- Florence Lake
- Coordinates: 47°17′12″N 100°18′16″W﻿ / ﻿47.28667°N 100.30444°W
- Country: United States
- State: North Dakota
- County: Burleigh
- Dissolved: January 1, 2023

Area
- • Total: 34.96 sq mi (90.55 km^{2})
- • Land: 32.10 sq mi (83.15 km^{2})
- • Water: 2.86 sq mi (7.4 km^{2})

Population (2020)
- • Total: 6
- • Density: 0.19/sq mi (0.072/km^{2})
- Time zone: UTC-6 (Central (CST))
- • Summer (DST): UTC-5 (CDT)
- ZIP code: 58494 (Wing)
- Area code: 701
- FIPS code: 38-26860
- GNIS feature ID: 2831210

= Florence Lake, North Dakota =

Florence Lake is an unorganized territory in Burleigh County, North Dakota, United States.
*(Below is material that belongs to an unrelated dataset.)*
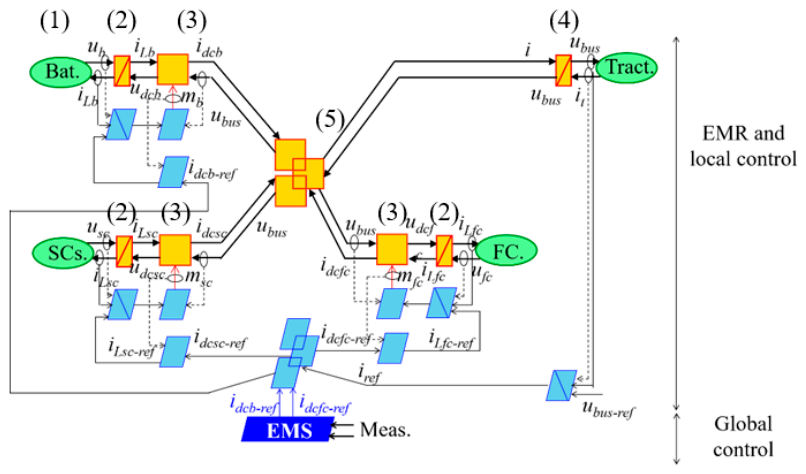
Figure 5. Energetic macroscopic representation and control organization of the system.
The population was 6 at the 2020 census.

==History==
Florence Lake was formerly a township, having officially dissolved on January 1, 2023.

==Geography==
Florence Lake has a total area of 34.963 sqmi, of which 32.103 sqmi is land and 2.86 sqmi is water.

==Demographics==
As of the 2023 American Community Survey, there was 1 estimated household.